### Work to complete
Return the following transcript of a conversation about GDPR, repeating the whole text exactly.

Oh, go on, do it. Plunk, flush, Facebook.
Oh, that'd be so awesome, wouldn't it?
You know what if they did that everyone in europe would end up we're the arabian oil magnets imagine the money flooding into europe if we could find 40
This is the ftc this is in the us
Oh oh okay well anyway they could be really rich as well that's terrific right but but as soon as it gets to those sort of levels counter arguments are going to come in that this is now part of society. This is something that people rely on. And also, it's sort of anti-business. And I mean, right at the beginning of the... I can't even bear talking. I can't believe you've got me talking about GDPR. But right at the beginning of it, I mean, you so owe me drinks now. Because I just don't talk about it. And it's too early for me to actually drink. If this was my podcast, I'd have a drink if someone mentions this. But back in the early days,
What is your problem? What is your problem with GDPR?
Because it's boring, Carole.
Oh, I don't find data privacy boring.
Well, that's lovely. Well, it's... Clearly, and it's... I don't, and I think my story's been exciting so far.
Your story is exciting, and I hate to bring hostility into the proceedings.
I'm not talking about you. Don't make it all about you.
No, no, you go ahead, Ginny. I think this. On my show.

Saved entries
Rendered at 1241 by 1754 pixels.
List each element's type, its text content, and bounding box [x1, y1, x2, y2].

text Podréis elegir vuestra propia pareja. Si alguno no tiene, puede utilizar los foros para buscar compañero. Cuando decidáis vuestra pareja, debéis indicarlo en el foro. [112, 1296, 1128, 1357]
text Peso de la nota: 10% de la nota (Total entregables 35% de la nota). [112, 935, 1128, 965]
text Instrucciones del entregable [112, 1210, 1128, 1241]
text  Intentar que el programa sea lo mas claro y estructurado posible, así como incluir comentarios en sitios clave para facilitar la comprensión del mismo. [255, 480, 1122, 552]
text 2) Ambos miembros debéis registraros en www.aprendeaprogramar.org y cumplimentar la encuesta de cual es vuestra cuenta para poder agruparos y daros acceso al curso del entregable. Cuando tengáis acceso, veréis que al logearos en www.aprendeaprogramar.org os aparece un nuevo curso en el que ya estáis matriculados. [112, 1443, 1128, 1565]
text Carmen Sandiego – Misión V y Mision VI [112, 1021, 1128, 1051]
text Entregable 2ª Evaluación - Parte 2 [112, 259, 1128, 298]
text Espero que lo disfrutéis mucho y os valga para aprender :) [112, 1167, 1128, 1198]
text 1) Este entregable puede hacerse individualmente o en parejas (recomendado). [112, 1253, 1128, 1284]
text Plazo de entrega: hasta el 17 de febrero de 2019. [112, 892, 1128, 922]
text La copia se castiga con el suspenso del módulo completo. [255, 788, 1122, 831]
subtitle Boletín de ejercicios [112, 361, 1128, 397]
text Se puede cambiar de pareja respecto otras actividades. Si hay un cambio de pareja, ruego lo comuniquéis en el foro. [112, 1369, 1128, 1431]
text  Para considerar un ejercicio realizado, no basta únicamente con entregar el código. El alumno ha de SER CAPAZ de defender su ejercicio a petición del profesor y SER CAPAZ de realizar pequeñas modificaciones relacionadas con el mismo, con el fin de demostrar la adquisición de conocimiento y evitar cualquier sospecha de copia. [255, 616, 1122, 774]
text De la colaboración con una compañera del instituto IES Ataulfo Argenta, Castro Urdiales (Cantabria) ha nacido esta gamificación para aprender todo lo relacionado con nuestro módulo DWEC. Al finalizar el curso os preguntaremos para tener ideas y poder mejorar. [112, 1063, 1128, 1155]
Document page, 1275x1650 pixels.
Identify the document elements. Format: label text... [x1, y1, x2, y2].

### Written solution
Oh, go on, do it. Plunk, flush, Facebook.
Oh, that'd be so awesome, wouldn't it?
You know what if they did that everyone in europe would end up we're the arabian oil magnets imagine the money flooding into europe if we could find 40
This is the ftc this is in the us
Oh oh okay well anyway they could be really rich as well that's terrific right but but as soon as it gets to those sort of levels counter arguments are going to come in that this is now part of society. This is something that people rely on. And also, it's sort of anti-business. And I mean, right at the beginning of the... I can't even bear talking. I can't believe you've got me talking about GDPR. But right at the beginning of it, I mean, you so owe me drinks now. Because I just don't talk about it. And it's too early for me to actually drink. If this was my podcast, I'd have a drink if someone mentions this. But back in the early days,
What is your problem? What is your problem with GDPR?
Because it's boring, Carole.
Oh, I don't find data privacy boring.
Well, that's lovely. Well, it's... Clearly, and it's... I don't, and I think my story's been exciting so far.
Your story is exciting, and I hate to bring hostility into the proceedings.
I'm not talking about you. Don't make it all about you.
No, no, you go ahead, Ginny. I think this. On my show.